Ich muss zugeben, dass letztlich nur eine Gemeinsamkeit zwischen den beiden Sängerinnen besteht.. und das ist die einprägsame Stimme! Auch Duffy's Stimme ist einfach unverkennbar.
Ich hatte mir das Album rockiger vorgestellt. Besonders schön ist der Song "Distant Dreamer". Letztlich ist meine Nummer 1 aber "Mercy". Es war schon die richtige Entscheidung, diesen Song als erste Single auszukoppeln.

Grandiose Newcomer Stimme - sehr einprägsam! (23. Juni 2008)

Ich liebe diese CD. MERCY ist selbstverständlich Duffy`s bestes Lied, ein zwei Lieder der CD könnten aber auch mit in die britischen Top Ten aufgenommen werden von der Qualität her, denke ich. Ihre Stimme ist sehr faszinierend, leicht angekratzt, aber ausdrucksstark und emotional, sehr intensiv und einprägsam - Duffy, sie ist einfach unverwechselbar!!!

Das tut weh, aber man darf's trotzdem kaufen (20. Juni 2008)

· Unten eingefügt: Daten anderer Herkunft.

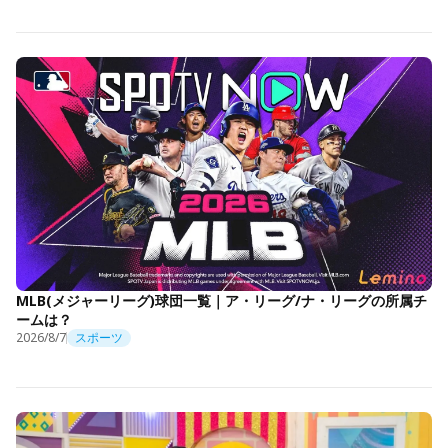
MLB(メジャーリーグ)球団一覧｜ア・リーグ/ナ・リーグの所属チ
ームは？
2026/8/7
スポーツ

Es gibt Masochisten unter uns. Das sind Leute, die sich selbst gerne Schmerzen zufügen. Für dieses Publikum gibt es noch nicht genug CDs, die den idealen Soundtrack bilden für jene Stunden im Peitschenzimmer. Aber zum Glück gibt es jetzt Duffy. Die schafft Abhilfe. Wenn man der beim Singen zuhört, braucht man eigentlich gar keine Peitsche mehr. Das schmerzt von ganz alleine.
Der Gesetzgeber verbietet nicht den Kauf einer CD dieser Interpretin, daher könnte sie trotzdem genügend Reibach machen, auch wenn sie singt wie ein Grottenolm mit Halsweh.

Große Stimme (20. Juni 2008)

Alle vergleichen Duffy mit Aretha Franklin, Dionne Warwick oder anderen 60-er Jahre Soul-Größen, doch ich finde, sie hat eine durchaus eigene, prägnante Soul-Stimme. Außerdem finde ich, klingt ihre Stimme nicht "schwarz", sofern man das zuordnen kann. Das Debüt-Album von Aimee Duffy gefällt mir aber ausgesprochen gut.

Wunderschöne Arrangements sind auf dieser Scheibe - "Stepping Stone" zum Beispiel. Ihre Songs sind ruhig, nachdenklich und eher melancholisch - was man nach der Single-Auskoppelung von "Mercy" vielleicht nicht unbedingt so erwartet hätte.

Als ich Duffy zum ersten Mal gehört habe, habe ich sie tatsächlich mit Amy Winehouse verwechselt. "Mercy" klingt ein bisschen nach Amy, aber die anderen Songs weniger. Von Aimee wird man sicherlich noch eine ganze Menge hören, dessen bin auch ich mir sicher.

Tolles Debut Album (19. Juni 2008)

Das Debutalbum von Duffy ist im Sixties Retro-Soul Stil gehalten und die Sängerin hat damit einen Stil gefunen, der perfekt zu ihrer Stimme passt. Die Songs haben echte Ohrwurmqualität, insbesondere Warwick Avenue. Das einzige, was man an diesem Album ikritisieren könnte ist, dass es sehr konsequent in einem Stil gehalten ist und daher recht wenig Abwechslung bietet.